Initial discussions have already been held between the four associations with further talks planned before the end of the year.
“If we can bring a Word Cup here, what does that mean to the country?,” said Maxwell. “How can we leverage that? That would be a massive opportunity for us.
“We had a very brief discussion when we were all over in Russia for a Fifa congress and the plan is to meet up again in the short term and see exactly where those conversations can lead to – it will be before Christmas. If there was a home nations bid, then that would be a strong proposition.
“There is no doubt Hampden needs a bit of work. It’s 20 years old now in its current form and there are areas of it we need to try and improve. There is no shying away from that.
“This gives us a real opportunity to step back, look at the whole Hampden experience and come up with a plan to say there are areas of this we need to attack. We can’t do it all tomorrow. Some will be picked up for Euro 2020 and then we can come up with a longer term plan to address the rest.
“Stuttgart is a really good model and we are committed to investigating that. They had a very similar stadium to what we have at the moment and they managed to bring the ends in.
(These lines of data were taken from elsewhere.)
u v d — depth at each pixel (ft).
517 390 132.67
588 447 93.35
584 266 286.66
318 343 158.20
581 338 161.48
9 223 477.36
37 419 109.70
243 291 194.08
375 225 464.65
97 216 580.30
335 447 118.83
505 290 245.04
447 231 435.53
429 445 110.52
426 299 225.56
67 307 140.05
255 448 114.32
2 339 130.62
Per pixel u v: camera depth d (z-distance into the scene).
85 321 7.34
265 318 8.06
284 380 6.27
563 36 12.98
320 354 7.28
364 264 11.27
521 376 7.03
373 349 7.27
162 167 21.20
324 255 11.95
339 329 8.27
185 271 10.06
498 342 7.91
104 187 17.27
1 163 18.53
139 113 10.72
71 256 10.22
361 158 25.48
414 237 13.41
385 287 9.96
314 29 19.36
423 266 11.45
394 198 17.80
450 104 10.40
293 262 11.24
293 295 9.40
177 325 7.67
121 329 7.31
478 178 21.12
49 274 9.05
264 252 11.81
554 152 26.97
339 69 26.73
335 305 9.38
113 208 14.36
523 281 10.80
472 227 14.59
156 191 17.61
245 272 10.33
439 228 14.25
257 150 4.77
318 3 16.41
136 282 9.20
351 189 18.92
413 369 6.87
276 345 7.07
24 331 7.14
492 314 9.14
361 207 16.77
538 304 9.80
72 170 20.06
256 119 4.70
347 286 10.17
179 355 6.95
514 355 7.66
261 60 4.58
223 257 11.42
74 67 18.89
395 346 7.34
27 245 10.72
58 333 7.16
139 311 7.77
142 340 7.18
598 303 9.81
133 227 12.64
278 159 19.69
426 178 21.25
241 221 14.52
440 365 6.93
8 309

“It’s going to be a chunky number that will be required to get us to that point but that’s not something to be scared of. We need to try and address that, have conversations with as many people as we can, whether it’s private funders, government – I don’t suppose Glasgow City Council will or can pay for it
“I wouldn’t like to stick a number on it. Depending on who you ask, there are different ways to do it and we have to find out the best way for us to do it.”
Maxwell said debate around Hampden was heated among his fellow Scottish FA board members – president Alan McRae, vice-president Rod Petrie, pictured, SPFL chief executive Neil Doncaster, Alloa chairman Mike Mulraney, Scottish Amateur FA secretary Thomas McKeown and independent non-executive director Ana Stewart.
“Listen, the board all agreed this was the best thing to do,” said Maxwell. “I don’t like getting into whether it was unanimous. Boards are allowed to make decisions that are not unanimous. But this was a decision in the best interests of Scottish football.
“It’s a monumental day for Scottish football, let’s not make any bones about that. We now own a national stadium which is a world-renowned asset.”
Asked if the Scottish FA would have chosen the Murrayfield option if Lord Haughey had not made his financial intervention last week, Maxwell was non-committal. “It didn’t get to that point,” he replied. “That’s hypothetical, you can’t answer that question. All I know is that Willie was instrumental in getting the deal done with Queen’s Park.
“To be honest, it wouldn’t have bothered me to push the button to leave Hampden if I thought it was the right decision for Scottish football. People might say that’s easy to say now because I’m not pushing that button but I could have sat here and made just as compelling a case to go to Murrayfield, because of the way they put their case forward and the different opportunities that would have given us.
“It was a negotiation. It was a commercial deal and was always going to be like that. You need to get to the point where everyone is happy and we got to that with Queen’s Park.”